Off-Balance Sheet Financing Arrangements

We have no obligations, assets or liabilities, which would be considered off-balance sheet arrangements as of November 30, 2020. We do not participate in transactions that create relationships with unconsolidated entities or financial partnerships, often referred to as variable interest entities, which would have been established for the purpose of facilitating off-balance sheet arrangements. We have not entered into any off-balance sheet financing arrangements, established any special purpose entities, guaranteed any debt or commitments of other entities, or purchased any non-financial assets.





Contractual Obligations


We do not have any long-term debt, capital lease obligations, operating lease obligations or long-term liabilities other than an agreement to pay an affiliate of a member of our sponsor a monthly fee of $10,000 for office space, utilities and administrative support provided to the Company.
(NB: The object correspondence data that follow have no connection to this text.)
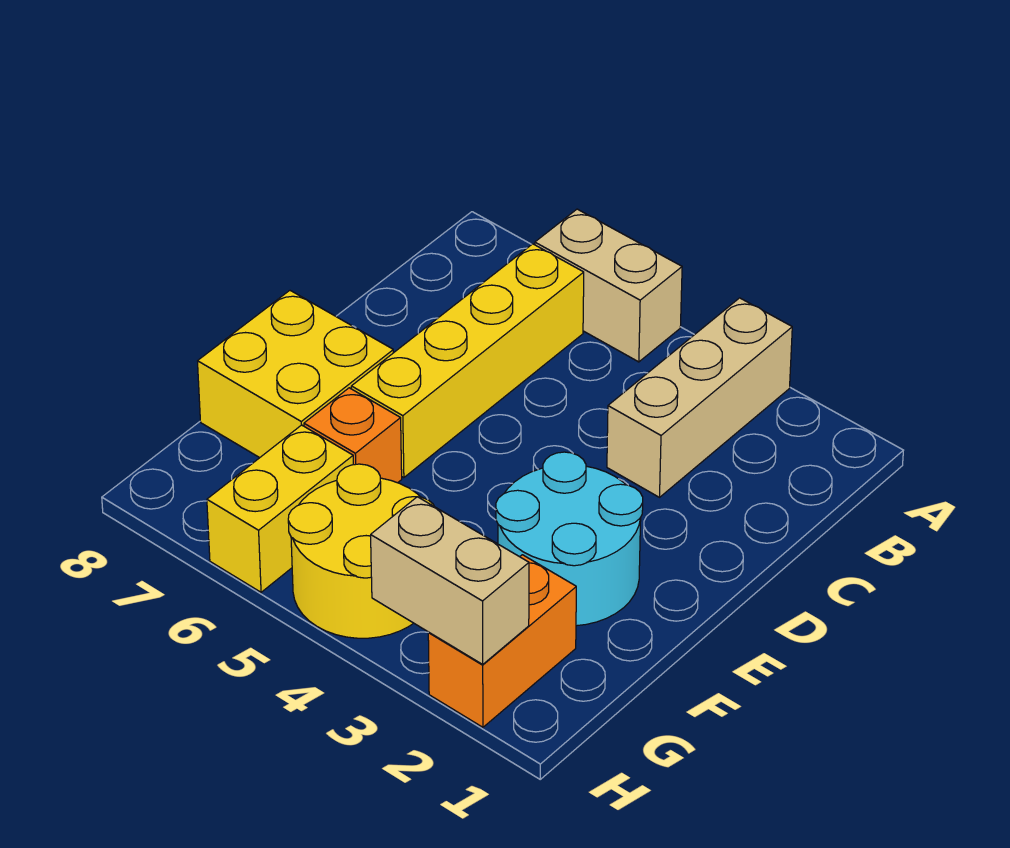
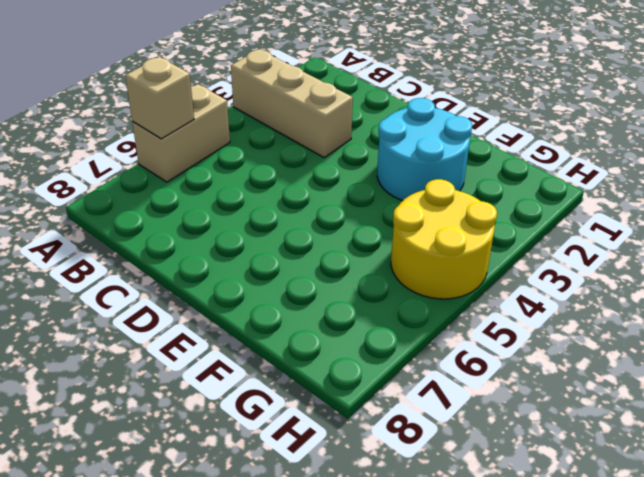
tan 1x1 brick [125,57,194,139] -> none
none -> yellow 1x4 brick [351,244,584,478]
none -> yellow 2x2 brick [198,291,393,458]

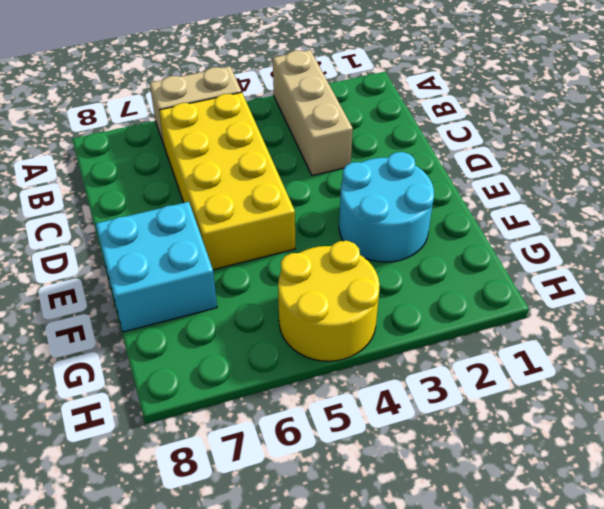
yellow 2x4 brick [159,92,295,270] -> yellow 1x4 brick [351,244,584,478]
cyan 2x2 brick [96,202,217,332] -> yellow 2x2 brick [198,291,393,458]
none -> orange 1x1 brick [304,388,402,483]
none -> orange 1x2 brick [428,555,576,727]

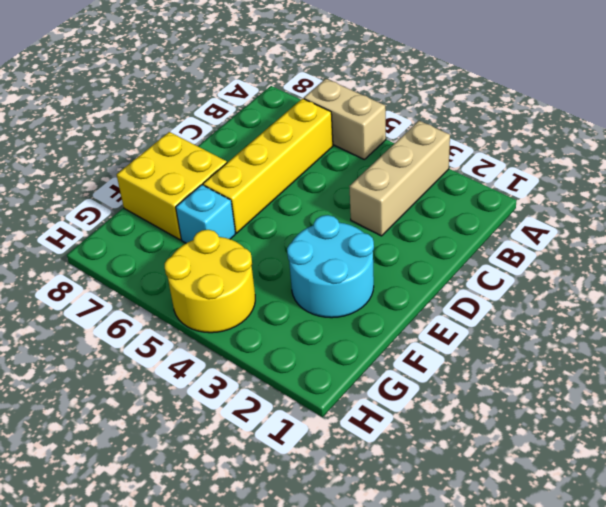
cyan 1x1 brick [176,185,235,243] -> orange 1x1 brick [304,388,402,483]
none -> orange 1x2 brick [428,555,576,727]
none -> yellow 1x2 brick [207,425,353,592]

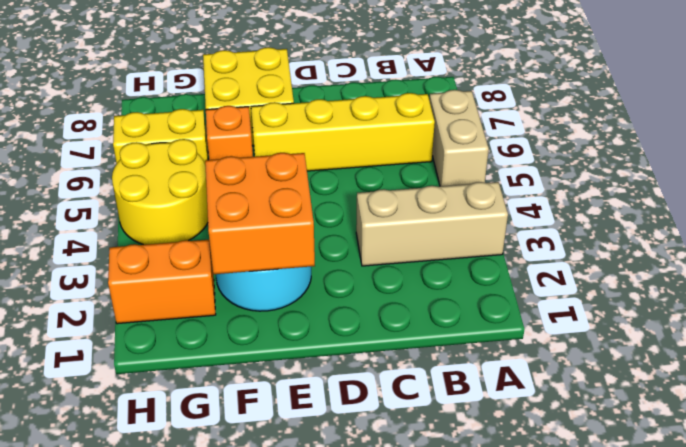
orange 2x2 brick [205,153,315,274] -> none
none -> tan 1x2 brick [371,497,529,664]

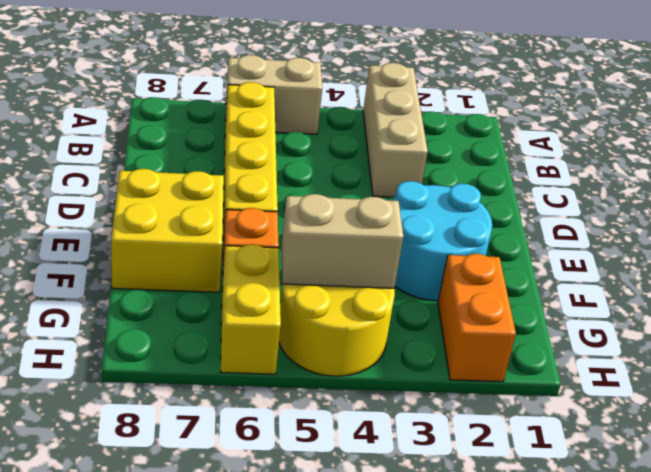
tan 1x2 brick [281,194,403,288] -> tan 1x2 brick moved to [371,497,529,664]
We began incurring these fees on August 28, 2018. Effective May 31, 2020, our sponsor agreed to stop charging us the monthly administrative fee

In addition, we have an agreement to pay the underwriters a deferred fee of two and one-half percent (2.5%) of the gross proceeds of the Initial Public Offering, or $1,000,000. Pursuant to the agreement we have with the underwriter, we will have the right to pay up to $400,000 of such amount to other advisors retained by us to assist us in connection with a Business Combination; provided, however, that we may, in its sole discretion, apply such 1.0% fee to other deal expenses instead.





Critical Accounting Policies



The preparation of condensed financial statements and related disclosures in conformity with accounting principles generally accepted in the United States of America requires management to make estimates and assumptions that affect the reported amounts of assets and liabilities, disclosure of contingent assets and liabilities at the date of the financial statements, and income and expenses during the periods reported. Actual results could materially differ from those estimates. We have identified the following critical accounting policies:

Ordinary Shares Subject to Redemption

We account for our ordinary shares subject to possible conversion in accordance with the guidance in Accounting Standards Codification ("ASC") Topic 480 "Distinguishing Liabilities from Equity." Ordinary shares subject to mandatory redemption are classified as a liability instrument and are measured at fair value. Conditionally redeemable ordinary shares (including ordinary shares that feature redemption rights that are either within the control of the holder or subject to redemption upon the occurrence of uncertain events not solely within our control) are classified as temporary equity. At all other times, ordinary shares are classified as shareholders' equity. Our ordinary shares feature certain redemption rights that are considered to be outside of our control and subject to occurrence of uncertain future events. Accordingly, ordinary shares subject to possible redemption are presented at redemption value as temporary equity, outside of the shareholders' equity section of our condensed balance sheets.





Net Loss Per Ordinary Share



We apply the two-class method in calculating earnings per share. Ordinary shares subject to possible redemption which are not currently redeemable and are not redeemable at fair value, have been excluded from the calculation of basic net loss per ordinary share since such shares, if redeemed, only participate in their pro rata share of the Trust Account earnings. Our net loss is adjusted for the portion of income that is attributable to ordinary shares subject to redemption, as these shares only participate in the earnings of the Trust Account and not our income or losses.





   19





Recent Accounting Standards

Management does not believe that any recently issued, but not yet effective, accounting standards, if currently adopted, would have a material effect on our condensed financial statements.